His claims would have come as no surprise to Einstein, were he alive today. In the early part of the 20th century, Einstein worried that experiments might someday be developed to challenge the limit of the speed of light. Concerned about the paradoxes that might arise if things could travel so fast that cause and effect might be reversed, he and his cronies came up with the revised theory of special relativity, which states that no mass, pulse of information, or energy can travel faster than the speed of light. But nobody was really sure how this revised theory would affect the speed limit of a simple wave.
Wang had not claimed to have transmitted information faster than light. In fact, physicists had never clocked the maximum speed of an information-carrying beam of light. Nevertheless, many popular news stories described Wang's work as a challenge to Einstein, and many physicists also had a hard time understanding how a beam of light could escape a test chamber before it entered. "We were intrigued by the results and wondered if we could figure out how to measure the speed of information," Gauthier says.
Gauthier and his student Michael Stenner, along with Mark Neifeld of the University of Arizona, devised an experiment much like Wang's, using light pulses moving through a gas of potassium atoms. As expected, the light pulses appeared to move at faster-than-light velocities.
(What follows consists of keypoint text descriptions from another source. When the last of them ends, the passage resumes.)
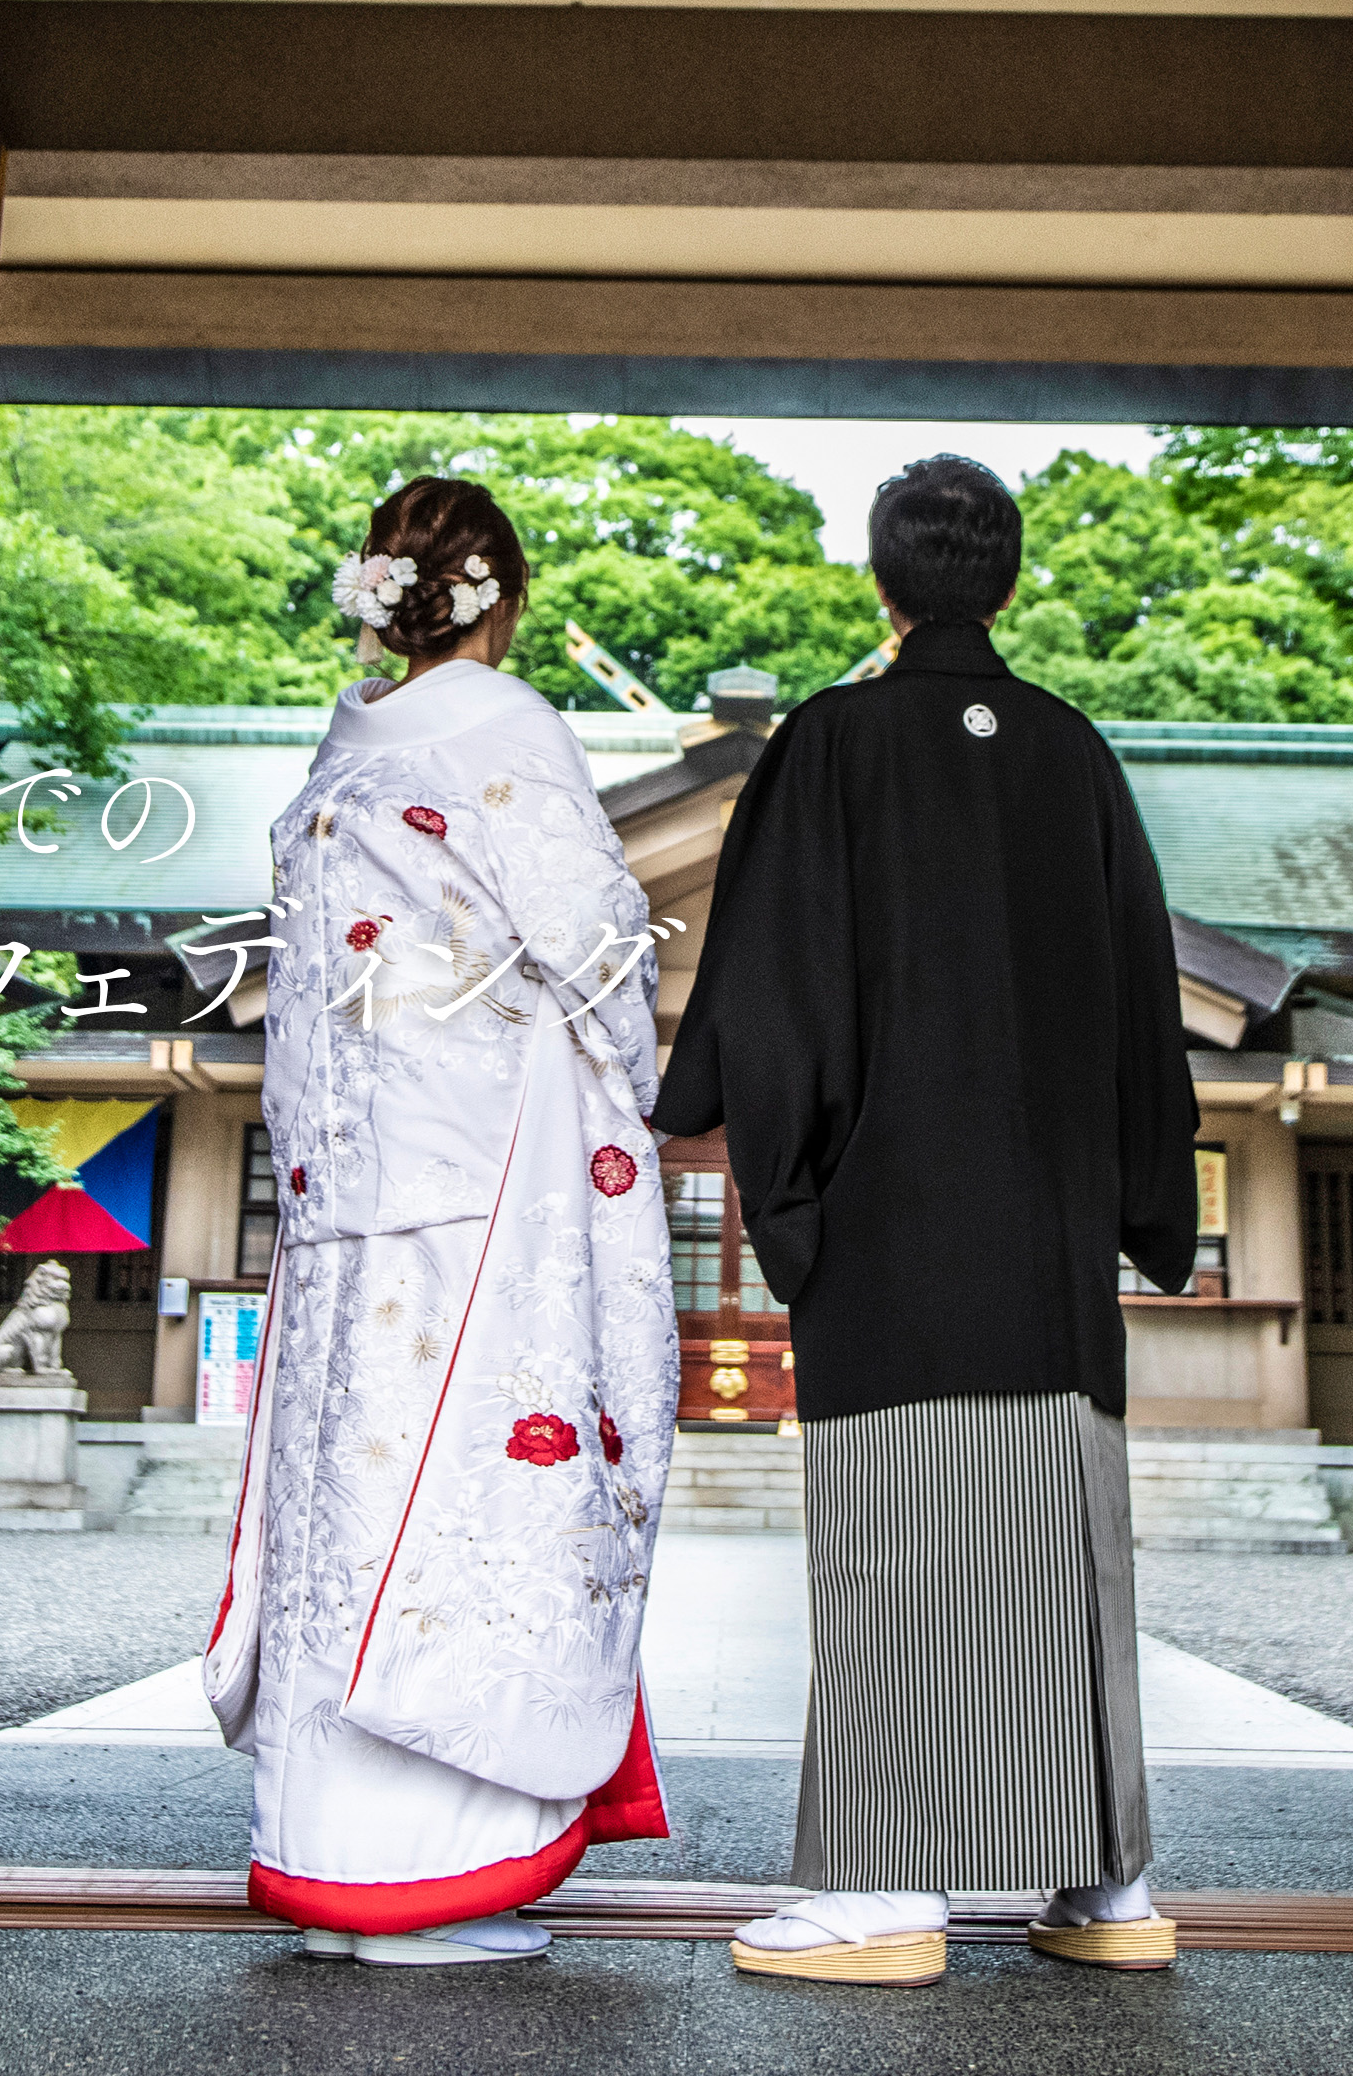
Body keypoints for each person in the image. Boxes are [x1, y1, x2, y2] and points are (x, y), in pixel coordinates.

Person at [656, 455, 1201, 1986]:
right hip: (1047, 1243)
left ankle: (885, 1890)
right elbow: (1139, 1002)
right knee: (1067, 1546)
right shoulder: (1071, 752)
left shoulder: (834, 744)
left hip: (896, 1225)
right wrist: (1142, 1202)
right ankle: (1109, 1887)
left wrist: (774, 1169)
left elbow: (774, 993)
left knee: (900, 1547)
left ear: (885, 587)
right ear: (1006, 584)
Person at [208, 476, 680, 1968]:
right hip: (489, 1173)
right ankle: (435, 1869)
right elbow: (598, 946)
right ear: (505, 596)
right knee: (475, 1484)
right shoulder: (509, 733)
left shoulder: (336, 761)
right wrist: (647, 1095)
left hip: (353, 1176)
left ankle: (331, 1856)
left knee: (348, 1489)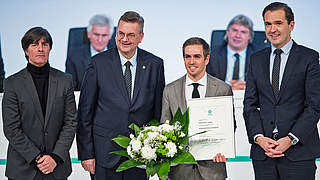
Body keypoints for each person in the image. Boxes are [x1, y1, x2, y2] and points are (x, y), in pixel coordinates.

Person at [76, 11, 165, 180]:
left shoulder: (155, 64)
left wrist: (157, 157)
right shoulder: (98, 63)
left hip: (140, 157)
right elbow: (85, 113)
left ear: (141, 36)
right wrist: (86, 153)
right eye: (121, 34)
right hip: (105, 155)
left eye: (131, 35)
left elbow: (157, 112)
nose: (124, 39)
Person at [243, 2, 320, 180]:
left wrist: (290, 139)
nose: (272, 29)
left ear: (291, 25)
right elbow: (250, 105)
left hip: (298, 154)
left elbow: (314, 106)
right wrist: (259, 138)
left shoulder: (309, 57)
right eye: (268, 24)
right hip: (264, 154)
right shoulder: (256, 59)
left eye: (278, 23)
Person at [2, 27, 77, 180]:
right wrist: (37, 158)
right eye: (35, 45)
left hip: (56, 168)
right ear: (26, 50)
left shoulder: (65, 81)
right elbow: (11, 128)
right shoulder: (12, 83)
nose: (40, 49)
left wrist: (55, 157)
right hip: (23, 170)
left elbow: (70, 122)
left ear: (50, 48)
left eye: (45, 44)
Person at [161, 37, 234, 180]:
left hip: (213, 170)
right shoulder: (170, 90)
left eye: (197, 56)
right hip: (179, 172)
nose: (191, 61)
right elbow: (165, 128)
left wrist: (223, 149)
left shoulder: (223, 89)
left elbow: (230, 126)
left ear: (206, 59)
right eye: (187, 56)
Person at [206, 14, 259, 90]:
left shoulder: (259, 56)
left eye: (243, 32)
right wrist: (228, 87)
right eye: (234, 30)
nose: (238, 35)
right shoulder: (212, 54)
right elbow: (205, 83)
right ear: (227, 32)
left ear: (250, 36)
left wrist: (247, 87)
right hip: (220, 97)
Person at [65, 14, 115, 91]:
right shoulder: (75, 57)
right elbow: (70, 90)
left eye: (104, 35)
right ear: (89, 34)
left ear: (110, 36)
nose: (100, 40)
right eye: (96, 35)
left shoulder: (121, 54)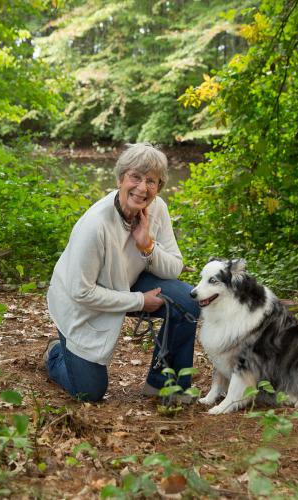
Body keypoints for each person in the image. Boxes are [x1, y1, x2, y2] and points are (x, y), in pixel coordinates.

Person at [43, 143, 200, 402]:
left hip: (128, 282)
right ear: (120, 179)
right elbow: (81, 291)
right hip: (80, 302)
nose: (142, 188)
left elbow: (174, 267)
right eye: (135, 177)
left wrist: (146, 246)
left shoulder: (157, 208)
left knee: (186, 302)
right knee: (90, 391)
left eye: (151, 181)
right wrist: (140, 301)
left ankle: (163, 383)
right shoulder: (95, 226)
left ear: (159, 187)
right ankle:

Gauthier's real goal was clocking how fast information could travel to a given location, so he and his colleagues imprinted a simple signal on the pulse—two discontinuities that could represent the one and zero of a binary code—and watched to see when the signals came out of the chamber. Whereas Wang observed the wave peak, Gauthier focused on the wave front, the first photon of the imprinted signal on the pulse, reasoning that if the wave front did not travel faster than the speed of light, then no information within the pulse could, either. "You can have the peak of the pulse traveling faster, so it catches up," Gauthier explains. "But you can't make the pulse go faster than that very first moment."
The experiments, published in the October 16 issue of Nature, revealed that the first photon of the changed pulse inched up to the maximum speed of light but did not surpass it, even though subsequent peaks within the pulse gained on the wave front at faster-than-light speeds. The elaborate series of tests all boiled down to a simple conclusion: As usual, Einstein had been right all along.